Perhaps it was the way the light slanted in, or the way the long silver truck rolled past and went out of his hearing: Something came to him. He knew as if by inspiration how it was that a man like Bale saw the world. For an instant he too saw it: dark trees, a luminous sky, three swallows flying, all portentous. Henry half-turned, covering his mouth with his hand, and studied the man. The brown shoelace on Simon’s black right shoe (directly in the floorlamp’s beam) had been broken and knotted together again in twenty places.

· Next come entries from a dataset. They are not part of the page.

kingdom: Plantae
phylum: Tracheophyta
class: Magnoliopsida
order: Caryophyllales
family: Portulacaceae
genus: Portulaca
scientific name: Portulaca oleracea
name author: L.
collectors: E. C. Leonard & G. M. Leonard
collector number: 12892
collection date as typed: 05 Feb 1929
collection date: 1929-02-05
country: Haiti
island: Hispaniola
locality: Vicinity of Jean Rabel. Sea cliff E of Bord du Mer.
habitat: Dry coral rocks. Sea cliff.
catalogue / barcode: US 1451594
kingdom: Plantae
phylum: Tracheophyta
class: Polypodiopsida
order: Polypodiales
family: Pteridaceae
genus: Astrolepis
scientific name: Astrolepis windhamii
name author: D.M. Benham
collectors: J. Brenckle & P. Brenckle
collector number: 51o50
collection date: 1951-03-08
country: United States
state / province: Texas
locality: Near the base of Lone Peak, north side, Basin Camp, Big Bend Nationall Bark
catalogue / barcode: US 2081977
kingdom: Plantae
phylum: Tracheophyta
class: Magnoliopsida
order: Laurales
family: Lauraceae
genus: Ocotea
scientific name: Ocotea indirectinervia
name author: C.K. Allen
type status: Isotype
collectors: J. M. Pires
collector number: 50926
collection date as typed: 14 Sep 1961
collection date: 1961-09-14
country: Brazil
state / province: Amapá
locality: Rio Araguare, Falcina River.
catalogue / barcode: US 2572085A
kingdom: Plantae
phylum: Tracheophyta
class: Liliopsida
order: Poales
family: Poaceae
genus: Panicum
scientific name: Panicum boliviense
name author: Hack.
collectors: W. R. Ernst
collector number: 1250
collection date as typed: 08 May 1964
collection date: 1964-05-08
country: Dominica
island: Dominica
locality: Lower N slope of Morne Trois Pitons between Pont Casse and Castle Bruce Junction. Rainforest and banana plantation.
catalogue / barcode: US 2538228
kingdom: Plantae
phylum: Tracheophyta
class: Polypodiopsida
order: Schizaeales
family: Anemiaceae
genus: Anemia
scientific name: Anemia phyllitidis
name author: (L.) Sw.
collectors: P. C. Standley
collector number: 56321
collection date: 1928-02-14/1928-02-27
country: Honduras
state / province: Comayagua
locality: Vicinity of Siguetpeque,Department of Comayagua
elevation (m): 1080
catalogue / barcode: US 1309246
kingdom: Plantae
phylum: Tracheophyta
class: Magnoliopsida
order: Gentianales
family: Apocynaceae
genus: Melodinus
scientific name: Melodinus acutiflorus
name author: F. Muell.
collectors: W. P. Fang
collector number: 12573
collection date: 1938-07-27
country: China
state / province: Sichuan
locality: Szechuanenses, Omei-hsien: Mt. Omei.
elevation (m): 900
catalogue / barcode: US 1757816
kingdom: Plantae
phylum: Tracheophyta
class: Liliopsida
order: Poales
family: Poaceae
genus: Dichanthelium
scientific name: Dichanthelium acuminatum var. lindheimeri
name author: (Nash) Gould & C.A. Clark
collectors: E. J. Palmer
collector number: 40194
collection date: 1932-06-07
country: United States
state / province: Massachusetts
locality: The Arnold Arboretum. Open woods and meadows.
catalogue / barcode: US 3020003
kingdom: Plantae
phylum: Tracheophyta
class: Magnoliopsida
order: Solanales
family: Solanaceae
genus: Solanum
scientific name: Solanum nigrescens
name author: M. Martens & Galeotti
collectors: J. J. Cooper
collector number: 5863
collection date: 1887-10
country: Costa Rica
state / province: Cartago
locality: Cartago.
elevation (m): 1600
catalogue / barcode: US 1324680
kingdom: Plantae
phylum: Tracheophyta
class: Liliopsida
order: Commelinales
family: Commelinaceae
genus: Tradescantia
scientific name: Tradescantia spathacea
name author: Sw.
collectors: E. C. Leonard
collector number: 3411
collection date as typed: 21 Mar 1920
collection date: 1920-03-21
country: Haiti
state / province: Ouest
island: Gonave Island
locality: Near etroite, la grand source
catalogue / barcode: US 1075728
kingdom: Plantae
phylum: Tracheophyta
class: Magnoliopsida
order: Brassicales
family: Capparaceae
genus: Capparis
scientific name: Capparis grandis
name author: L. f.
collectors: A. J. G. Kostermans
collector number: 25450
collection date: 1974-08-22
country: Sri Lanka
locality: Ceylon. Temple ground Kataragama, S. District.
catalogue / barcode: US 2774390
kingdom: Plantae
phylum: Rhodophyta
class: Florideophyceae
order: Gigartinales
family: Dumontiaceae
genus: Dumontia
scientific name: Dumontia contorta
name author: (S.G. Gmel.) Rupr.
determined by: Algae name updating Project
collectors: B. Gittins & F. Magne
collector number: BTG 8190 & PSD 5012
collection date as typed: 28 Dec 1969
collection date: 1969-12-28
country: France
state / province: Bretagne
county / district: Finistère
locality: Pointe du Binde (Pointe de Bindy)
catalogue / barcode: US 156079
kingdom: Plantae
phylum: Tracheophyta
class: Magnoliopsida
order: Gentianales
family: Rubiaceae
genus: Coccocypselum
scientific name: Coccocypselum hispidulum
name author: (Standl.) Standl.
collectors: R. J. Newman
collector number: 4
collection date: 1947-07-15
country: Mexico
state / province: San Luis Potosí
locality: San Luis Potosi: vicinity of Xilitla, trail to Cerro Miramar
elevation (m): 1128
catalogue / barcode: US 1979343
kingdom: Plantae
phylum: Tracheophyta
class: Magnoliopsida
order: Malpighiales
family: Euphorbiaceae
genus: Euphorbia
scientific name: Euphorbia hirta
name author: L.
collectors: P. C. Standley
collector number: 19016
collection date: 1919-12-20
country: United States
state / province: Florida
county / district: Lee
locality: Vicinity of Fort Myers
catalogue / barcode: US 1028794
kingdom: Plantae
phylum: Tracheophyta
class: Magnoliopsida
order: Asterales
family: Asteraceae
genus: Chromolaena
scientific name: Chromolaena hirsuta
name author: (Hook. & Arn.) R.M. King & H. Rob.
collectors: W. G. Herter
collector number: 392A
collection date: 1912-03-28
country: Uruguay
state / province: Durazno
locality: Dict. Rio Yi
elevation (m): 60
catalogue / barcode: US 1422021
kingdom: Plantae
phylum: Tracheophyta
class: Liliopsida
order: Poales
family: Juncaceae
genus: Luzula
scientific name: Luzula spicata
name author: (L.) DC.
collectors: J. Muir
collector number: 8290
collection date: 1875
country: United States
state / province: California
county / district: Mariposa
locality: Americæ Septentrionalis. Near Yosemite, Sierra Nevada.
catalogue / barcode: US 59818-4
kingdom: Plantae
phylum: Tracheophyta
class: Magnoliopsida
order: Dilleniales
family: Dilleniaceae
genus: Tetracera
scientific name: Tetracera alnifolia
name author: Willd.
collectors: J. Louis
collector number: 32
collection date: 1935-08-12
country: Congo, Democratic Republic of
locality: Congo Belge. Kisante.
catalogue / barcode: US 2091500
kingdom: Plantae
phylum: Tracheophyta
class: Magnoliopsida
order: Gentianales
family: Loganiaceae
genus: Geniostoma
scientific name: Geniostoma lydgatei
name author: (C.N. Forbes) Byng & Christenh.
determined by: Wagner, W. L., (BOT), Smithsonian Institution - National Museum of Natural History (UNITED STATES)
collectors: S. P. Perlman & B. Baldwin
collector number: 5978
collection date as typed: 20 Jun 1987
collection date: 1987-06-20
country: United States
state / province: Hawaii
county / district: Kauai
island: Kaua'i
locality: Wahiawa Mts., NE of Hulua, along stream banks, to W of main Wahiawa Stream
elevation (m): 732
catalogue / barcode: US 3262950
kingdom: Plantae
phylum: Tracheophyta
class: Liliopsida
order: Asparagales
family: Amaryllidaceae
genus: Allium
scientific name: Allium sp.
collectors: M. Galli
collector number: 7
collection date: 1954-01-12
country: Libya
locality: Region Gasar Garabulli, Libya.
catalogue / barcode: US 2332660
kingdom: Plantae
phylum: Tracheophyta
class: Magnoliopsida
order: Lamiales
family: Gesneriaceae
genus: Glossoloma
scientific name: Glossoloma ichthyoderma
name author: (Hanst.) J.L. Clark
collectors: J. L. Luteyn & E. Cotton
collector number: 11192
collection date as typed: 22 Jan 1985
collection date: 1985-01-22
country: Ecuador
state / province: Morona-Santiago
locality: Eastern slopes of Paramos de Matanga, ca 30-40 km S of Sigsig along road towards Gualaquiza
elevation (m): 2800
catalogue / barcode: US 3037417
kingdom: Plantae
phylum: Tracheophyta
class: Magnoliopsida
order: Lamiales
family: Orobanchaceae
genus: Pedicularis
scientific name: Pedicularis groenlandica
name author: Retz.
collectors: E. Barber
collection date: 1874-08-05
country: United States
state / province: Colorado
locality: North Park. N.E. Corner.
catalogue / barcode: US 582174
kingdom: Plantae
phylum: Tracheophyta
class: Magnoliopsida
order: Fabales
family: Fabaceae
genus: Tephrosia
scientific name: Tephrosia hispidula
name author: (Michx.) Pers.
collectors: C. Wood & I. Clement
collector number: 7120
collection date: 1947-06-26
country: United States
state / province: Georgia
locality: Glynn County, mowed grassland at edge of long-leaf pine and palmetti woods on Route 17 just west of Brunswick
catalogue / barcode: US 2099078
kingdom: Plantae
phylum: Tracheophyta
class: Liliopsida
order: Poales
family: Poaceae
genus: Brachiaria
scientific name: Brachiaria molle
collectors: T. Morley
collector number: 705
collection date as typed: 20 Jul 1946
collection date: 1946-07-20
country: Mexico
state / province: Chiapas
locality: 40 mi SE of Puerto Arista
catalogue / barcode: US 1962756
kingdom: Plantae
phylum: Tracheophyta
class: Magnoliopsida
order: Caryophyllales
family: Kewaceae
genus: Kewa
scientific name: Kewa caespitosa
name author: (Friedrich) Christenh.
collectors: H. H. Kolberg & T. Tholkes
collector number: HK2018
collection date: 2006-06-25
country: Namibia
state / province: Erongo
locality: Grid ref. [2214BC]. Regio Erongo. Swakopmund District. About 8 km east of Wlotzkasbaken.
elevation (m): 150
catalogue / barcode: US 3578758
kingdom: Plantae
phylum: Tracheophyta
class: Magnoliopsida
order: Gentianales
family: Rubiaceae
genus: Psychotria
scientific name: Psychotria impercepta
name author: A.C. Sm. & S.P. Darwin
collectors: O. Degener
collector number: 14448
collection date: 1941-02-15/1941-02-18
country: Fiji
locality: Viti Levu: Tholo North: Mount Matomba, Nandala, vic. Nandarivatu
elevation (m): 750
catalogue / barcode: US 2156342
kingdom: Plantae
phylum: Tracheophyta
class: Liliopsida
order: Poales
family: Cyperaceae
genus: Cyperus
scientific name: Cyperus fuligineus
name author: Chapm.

Then the troopers came. Henry wouldn’t hear of their talking to Simon until the following day, after he’d rested a little and pulled himself together. They might have insisted, but Doc Cathey came in while they were talking and took one look at Simon Bale and said, “This man’s in shock,” and, soon after, the troopers left. Henry put Simon in the bedroom off the kitchen, and Doc Cathey stayed with him a while, fussing and muttering to himself, and then Doc came out and closed the door and they sat at the kitchen table drinking coffee. Callie was with them by now.